Por eso, el “respeto” incluye:
• Honrar a María, pero en el modo correcto, como piedad verdaderamente cristiana que remite a Cristo y a la obra del Espíritu.
• Reconocer que los actos populares no sustituyen a la liturgia ni pueden presentarse como equivalentes a ella.
• Armonía con la Liturgia: centro del santuario.

La Iglesia enseña que, en relación con la devoción mariana:
• La Liturgia debe regular la relación con la piedad popular.
• En los santuarios, las expresiones de piedad deben estar integradas en la vida litúrgica, porque la liturgia es “el centro y el significado” del santuario.
• Además, al visitar a María, el peregrino debe experimentar una “dimensión pascual”: transformación de la vida mediante la escucha de la Palabra, la celebración de los sacramentos y un compromiso en favor del prójimo.

¿Cómo se debe orar y celebrar: devoción auténtica (sin superstición)?
El respeto también se mide por el contenido y el modo:
• La devoción mariana debe estar firmemente fundamentada en la Escritura y la Tradición, usando la liturgia como orientación para las manifestaciones espontáneas de piedad popular.
• Debe estar lejos de toda forma de superstición y credulidad vana.
• Las devociones marianas, en distintos grados y modos, deben ser derivadas del “único culto” cristiano: originado en Cristo, expresado en Cristo, y llevado al Padre por el Espíritu.
• Respeto en el lugar concreto: lo que se cuida en el santuario y romería.

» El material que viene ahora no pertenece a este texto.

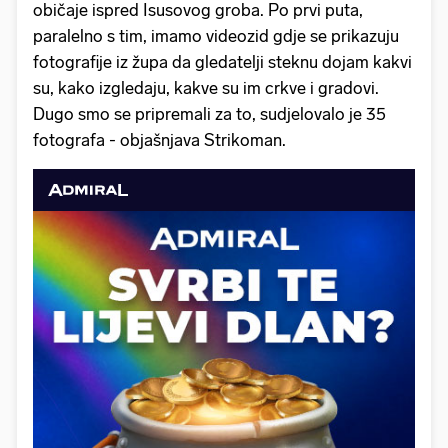
običaje ispred Isusovog groba. Po prvi puta,
paralelno s tim, imamo videozid gdje se prikazuju
fotografije iz župa da gledatelji steknu dojam kakvi
su, kako izgledaju, kakve su im crkve i gradovi.
Dugo smo se pripremali za to, sudjelovalo je 35
fotografa - objašnjava Strikoman.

En un santuario mariano como «la Belencita», el respeto práctico se traduce en que los signos externos no oculten lo esencial como:
Evitar la mezcla indebida: la piedad popular no debe “fusionarse” con el Sacrificio Eucarístico. Se advierte el peligro de insertar prácticas devocionales dentro de la celebración de la Eucaristía hasta el punto de que el Rito del Señor deje de ser la culminación del encuentro de la comunidad.
Favorecer que, además de oraciones y cantos, haya un camino que conduzca a los sacramentos y a una vida cristiana más comprometida.
Responsabilidad de la Iglesia: el cuidado pastoral de estas devociones.

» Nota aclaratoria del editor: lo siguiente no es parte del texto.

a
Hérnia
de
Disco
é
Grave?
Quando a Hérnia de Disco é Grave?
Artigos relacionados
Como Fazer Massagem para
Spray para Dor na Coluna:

El respeto no solo depende del peregrino, también de cómo se gestiona “La Belencita”:
• Adherirse a las orientaciones del Magisterio al elaborar, revisar o activar ejercicios piadosos marianos.
• Los sacerdotes de nuestra parroquia y los que vayan en peregrinación tienen el deber del cuidado, porque la piedad mariana es fruto y expresión de la fe del pueblo y medio significativo de “formación mariana” de los fieles.
• En particular, arzobispo y responsables de la parroquia deben vigilar la idoneidad teológica y pastoral de las devociones, e incluso pueden aprobar o cautelar (o prohibir) prácticas según el caso.
• Respeto también significa: lenguaje bíblico, no solo costumbre.
• La piedad popular mariana debe estar “imbuida” de temas bíblicos y lenguaje bíblico: así se evita que se vuelva un ritual vacío.